In quantum technology, information is carried on quibits, single photons. For the quibits to be actually useful in quantum technologies, though, they need to be produced by Single Photon Emitters that work at room temperature (it's just practical, really) and at telecom wavelength (the most efficient way to transfer information via optical fibres) all at once.
It wasn't easy, but they've done it. Those plucky Australian Scientists have gone and done it. And they did it using a material found in DVDs.
University of Sydney Researchers - collaborating with Nanyang Technological University of Singapore researchers - have now for the first time, created an SPE that can create useful quibits - using Gallium Nitride to make a semi-conductor.
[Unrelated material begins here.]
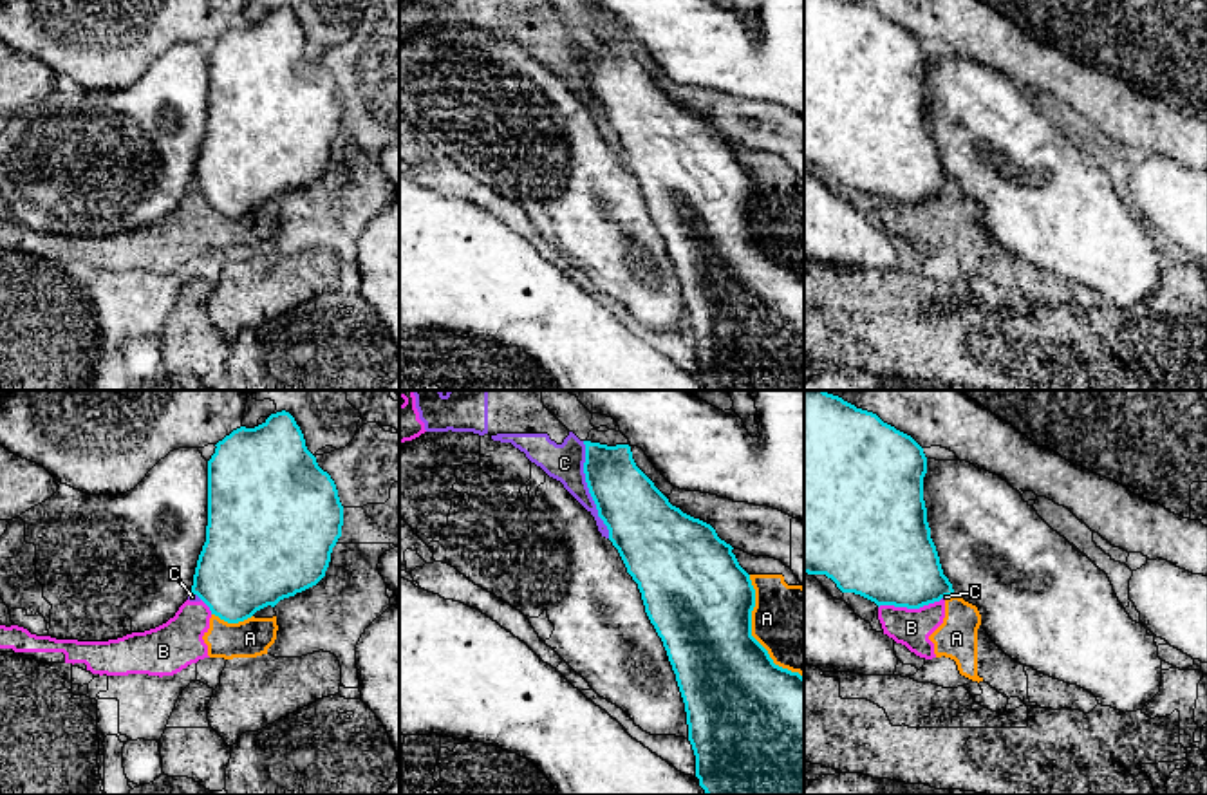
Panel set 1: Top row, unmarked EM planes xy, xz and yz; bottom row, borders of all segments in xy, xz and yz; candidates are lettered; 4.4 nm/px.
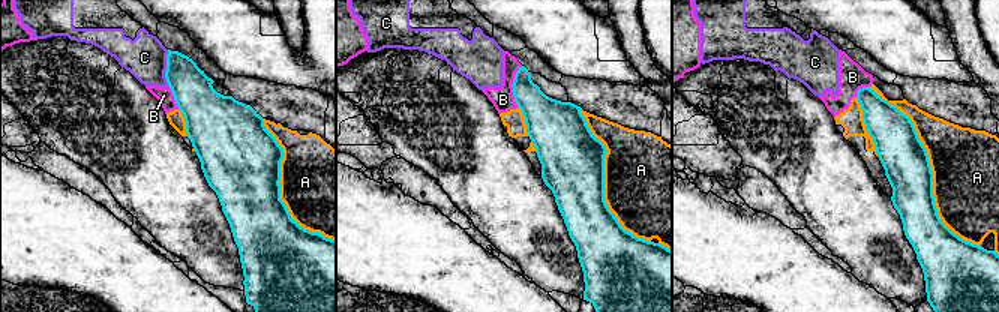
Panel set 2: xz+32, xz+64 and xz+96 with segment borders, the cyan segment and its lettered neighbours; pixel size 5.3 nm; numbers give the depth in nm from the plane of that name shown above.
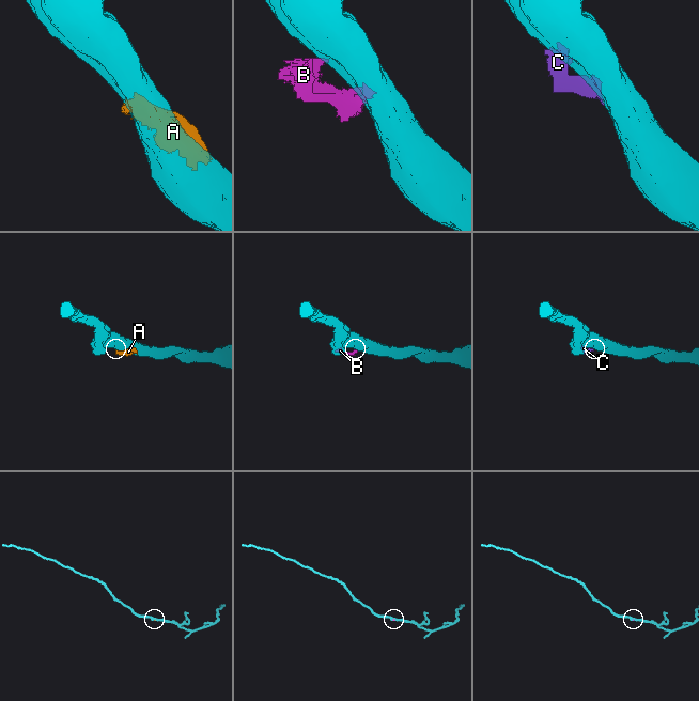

Working out a "technologically viable material" for SPE is an important step, says Professor Igor Aharonovich. Dr Aharonovich is deputy-director of the Institute for Biomedical Materials and Devices, and an author on the paper.
"This discovery will bring quantum technologies to reality much faster," Dr Aharonovich says.
Gallium Nitride (or GaN) is a commercially available blue-light semiconductor most often used in DVDs.
The research team pumped etched GaN wafers with laser light to produce the single photon emissions.
UTS physicist, Dr Sejeong Kim, is an author on the paper. Dr Kim says that semiconductor technology is "mature" which is an advantage, because the material is relatively easy to fabricate and large wafers are available "off-the-shelf".
"High performance SPEs embedded in a technologically mature semiconductor are promising for on-chip quantum simulators and practical quantum communication technologies," she says.
Qubits are the "building blocks" of quantum computers. They are also highly unstable - and that means lots of errors.
Enter Australian Scientists. who are smashing it on every level when it comes to quantum computing advancements. Of course, they have found a "quantum hack" - a way to modify qubit surface codes, improving quantum error correction by up to four hundred per cent.